Calling Susan Andersen’s first published novel a “classic masterwork” is a bit of a stretch, but I guess the Avon publicity department has to do its job. Andersen’s current fans will enjoy this reissue, but be warned that it reads very much like a debut and has its share of weaknesses. If you need your Andersen fix now and can’t wait until 2003 for her next new release, Shadow Dance may placate you for a while.
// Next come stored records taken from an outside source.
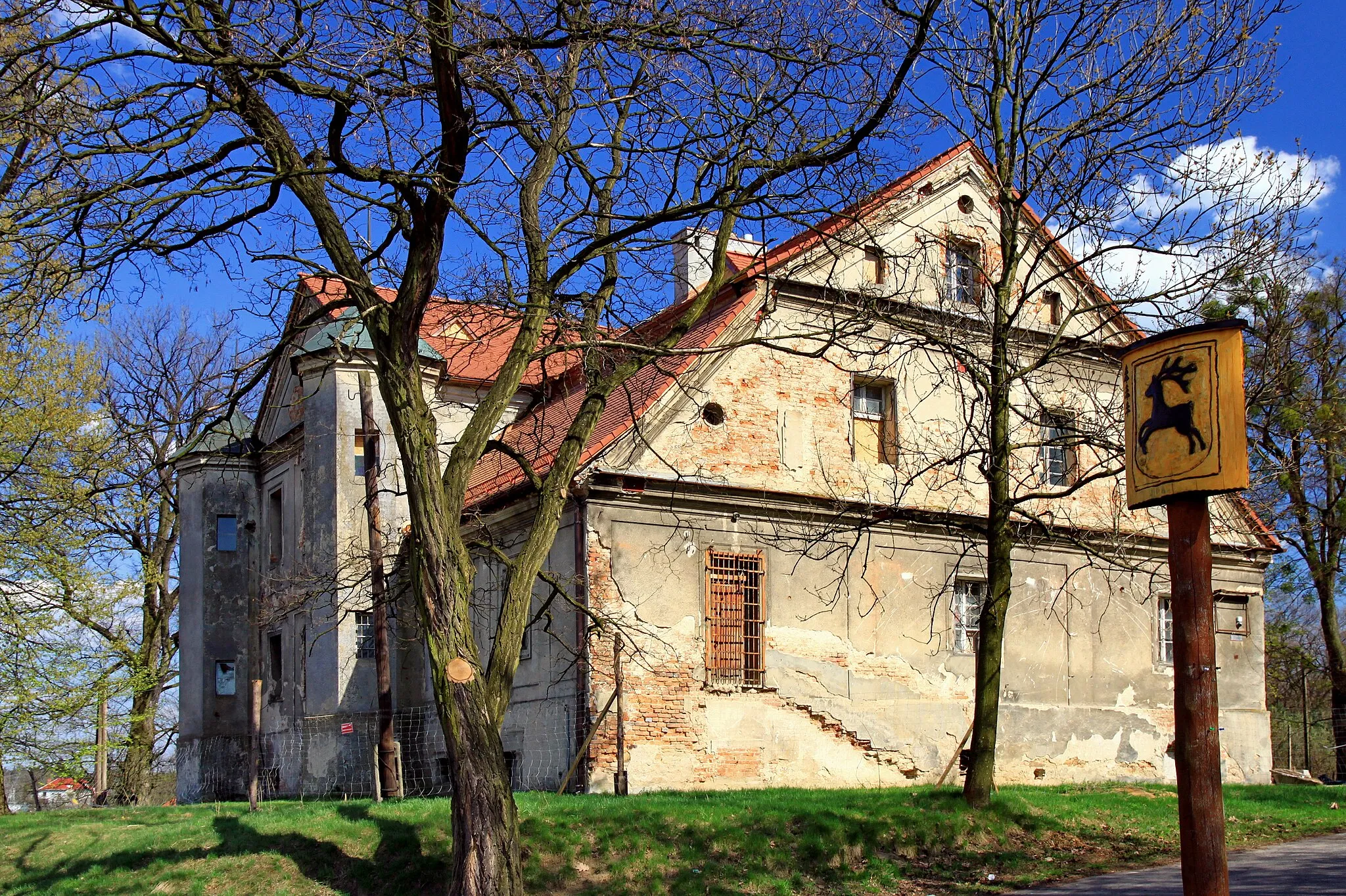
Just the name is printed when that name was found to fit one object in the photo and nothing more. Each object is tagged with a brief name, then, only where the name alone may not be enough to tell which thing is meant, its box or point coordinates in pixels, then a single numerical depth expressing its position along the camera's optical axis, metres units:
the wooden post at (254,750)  15.45
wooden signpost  6.08
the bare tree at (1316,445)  21.80
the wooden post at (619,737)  17.12
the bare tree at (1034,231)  13.33
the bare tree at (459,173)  9.85
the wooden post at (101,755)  24.72
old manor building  18.09
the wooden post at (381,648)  19.48
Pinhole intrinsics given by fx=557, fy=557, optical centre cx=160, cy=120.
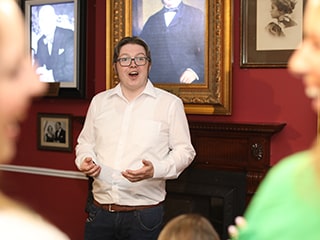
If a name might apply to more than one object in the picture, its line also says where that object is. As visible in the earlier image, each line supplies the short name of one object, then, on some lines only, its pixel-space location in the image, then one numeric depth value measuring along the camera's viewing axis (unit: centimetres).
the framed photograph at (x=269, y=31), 294
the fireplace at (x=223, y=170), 301
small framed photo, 379
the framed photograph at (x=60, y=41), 363
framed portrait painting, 311
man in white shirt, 250
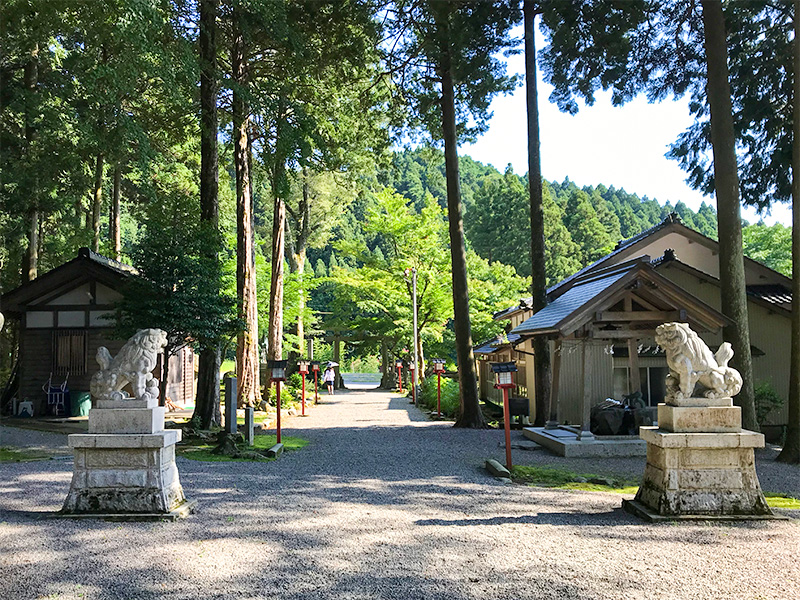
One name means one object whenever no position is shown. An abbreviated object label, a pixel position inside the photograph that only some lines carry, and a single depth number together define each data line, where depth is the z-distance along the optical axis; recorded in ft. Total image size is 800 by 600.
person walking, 104.05
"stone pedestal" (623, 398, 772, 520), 20.34
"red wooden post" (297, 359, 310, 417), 64.85
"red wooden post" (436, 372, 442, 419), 62.59
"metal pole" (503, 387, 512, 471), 32.37
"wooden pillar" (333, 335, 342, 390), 122.21
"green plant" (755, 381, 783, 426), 46.57
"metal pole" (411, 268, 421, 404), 83.05
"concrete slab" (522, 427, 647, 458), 37.09
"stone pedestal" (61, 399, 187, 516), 20.25
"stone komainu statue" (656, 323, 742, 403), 21.13
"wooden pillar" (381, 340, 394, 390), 122.93
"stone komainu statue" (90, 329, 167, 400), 20.84
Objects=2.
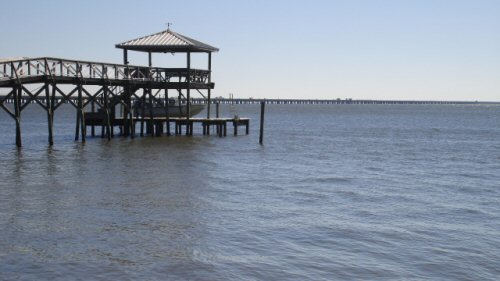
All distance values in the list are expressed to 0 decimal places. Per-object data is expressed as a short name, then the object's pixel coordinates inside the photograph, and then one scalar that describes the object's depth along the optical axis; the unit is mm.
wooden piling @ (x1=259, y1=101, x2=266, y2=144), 43641
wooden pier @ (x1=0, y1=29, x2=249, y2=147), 39131
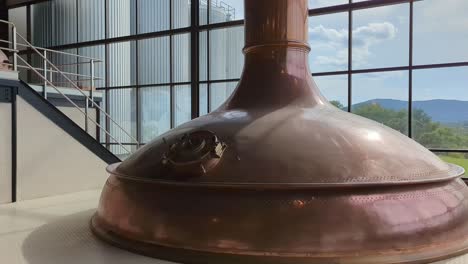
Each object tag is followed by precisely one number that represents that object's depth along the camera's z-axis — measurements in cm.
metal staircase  918
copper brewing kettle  219
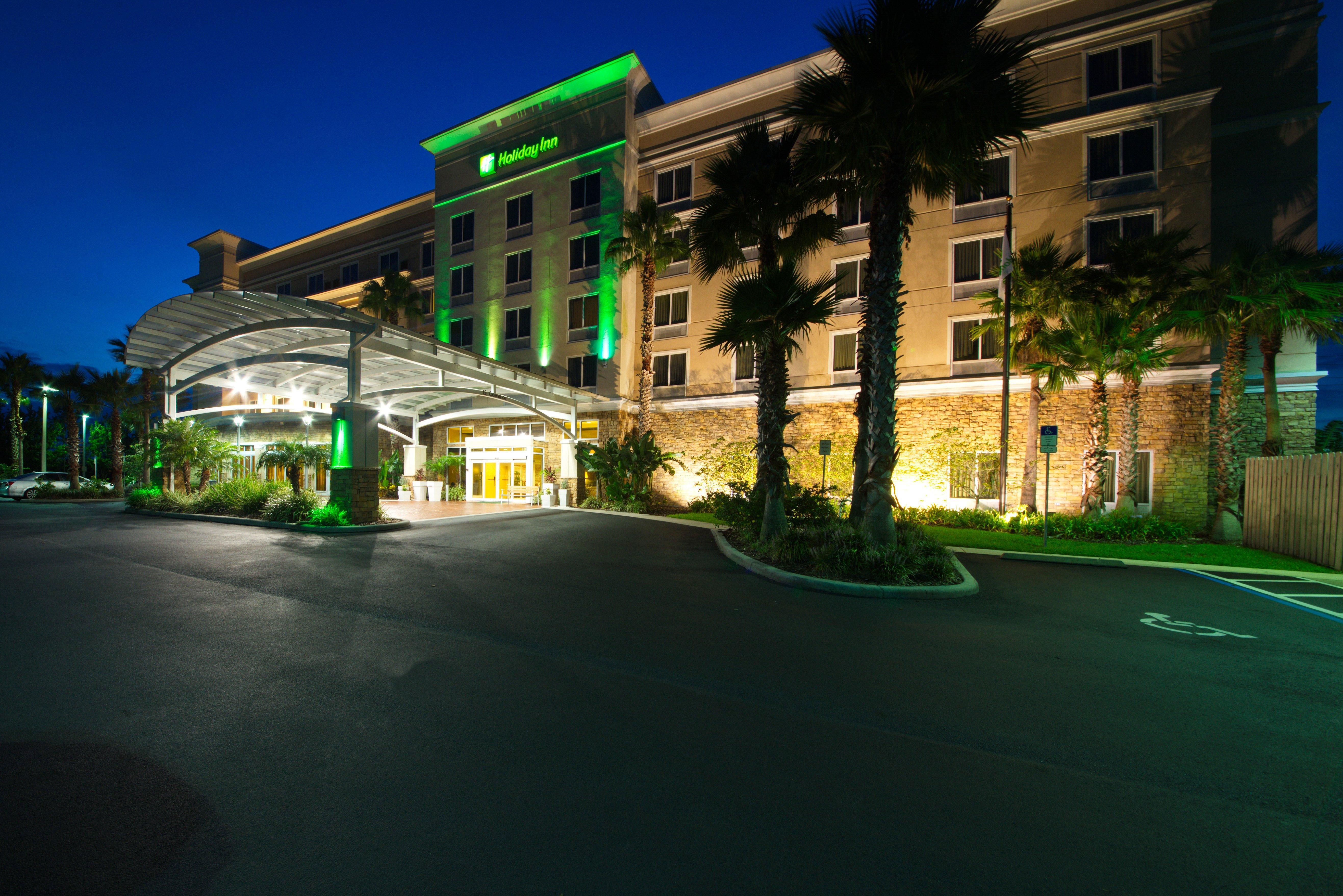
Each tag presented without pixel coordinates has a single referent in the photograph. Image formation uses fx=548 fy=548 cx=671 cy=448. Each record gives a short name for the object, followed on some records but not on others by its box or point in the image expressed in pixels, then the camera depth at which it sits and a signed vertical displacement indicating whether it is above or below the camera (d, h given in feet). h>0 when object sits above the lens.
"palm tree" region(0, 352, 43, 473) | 98.89 +12.52
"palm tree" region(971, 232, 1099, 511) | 53.31 +16.36
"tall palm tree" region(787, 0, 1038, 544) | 29.73 +19.40
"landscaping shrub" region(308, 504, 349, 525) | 47.65 -5.72
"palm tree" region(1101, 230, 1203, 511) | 49.85 +16.19
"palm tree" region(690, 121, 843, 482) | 41.60 +19.59
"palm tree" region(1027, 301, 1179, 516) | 48.70 +10.03
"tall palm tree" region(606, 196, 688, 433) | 72.23 +27.47
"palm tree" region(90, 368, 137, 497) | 96.78 +9.08
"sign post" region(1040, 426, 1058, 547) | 40.27 +1.61
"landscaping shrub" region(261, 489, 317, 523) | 50.14 -5.32
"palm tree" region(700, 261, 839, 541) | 35.24 +8.61
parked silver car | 85.87 -5.89
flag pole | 53.62 +11.83
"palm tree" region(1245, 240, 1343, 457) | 43.68 +13.52
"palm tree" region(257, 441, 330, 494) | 84.17 -0.64
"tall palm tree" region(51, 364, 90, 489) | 97.91 +9.68
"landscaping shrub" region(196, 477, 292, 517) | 54.39 -4.78
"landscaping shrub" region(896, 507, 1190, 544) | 47.98 -5.92
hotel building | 57.47 +29.95
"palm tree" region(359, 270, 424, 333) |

He’s a hard-nosed, loner cop who is sent to Reno, Nevada to catch the “Showgirl Slayer.” She’s a dancer from a wealthy family who manages to appear prim and proper even when she’s onstage. As Avril Lavigne sings, “Can I make it any more obvious?” From their first encounter at the morgue, where she has been summoned to identify the latest victim, Amanda Rose Charles is disturbed by Tristan MacLaughlin’s coldness. An orphan who was raised in Scotland, MacLaughlin never becomes personally involved with people he meets while investigating a case. But following a few heated encounters with the leggy blonde, MacLaughlin is ready to throw his professionalism out the window. Amanda, who is used to keeping people at an emotional and physical distance, wonders why she can’t control her baser urges around the Lieutenant. But giving in to their attraction might be a deadly idea, as the killer’s focus suddenly turns to Amanda.
Andersen notes, on her website, that she has slightly re-worked Shadow Dance from its original version, making minor changes involving pacing and tenses. Unfortunately, it still reads like a beginner’s novel - albeit one from a gifted beginner. The main characters engage in way too much self-analysis and introspection at the expense of plot action, especially in the book’s first half. The story line would have been enriched by more subplots and well-developed secondary characters. The point of view changes from paragraph to paragraph, causing literary whiplash for the reader. The police procedural work is so vague that it is laughable, and it’s no surprise when Amanda ends up face-to-face with the killer.
MacLaughlin and Amanda have vivid chemistry together, but it’s easier to believe that the sexy detective awakens Amanda’s dormant passion than to have faith that they have fallen in love forever. And while Andersen makes a point to explain why the naturalized American MacLaughlin maintains his Scottish burr, it’s still disconcerting to hear a hard-boiled policeman say things like “Aye, lass, you’re verra bonny.” I kept thinking I had wandered into a time-travel novel by mistake.
On the positive side, the dance aspect is well-developed, the Slutty Best Friend is entertaining (I can forgive Andersen because back in 1989 the SBF wasn’t yet a cliché), and the love scenes sizzle.
Of all of the books that have been re-released since Andersen first hit it big with Baby I’m Yours, Shadow Dance is my least favorite. Whether you want to pay seven bucks to see her early mistakes is up to you, but I’m not sorry I bought it. While it’s obvious that Andersen has learned a lot about her craft in 13 years, it’s also apparent that she started out with a great deal of raw talent.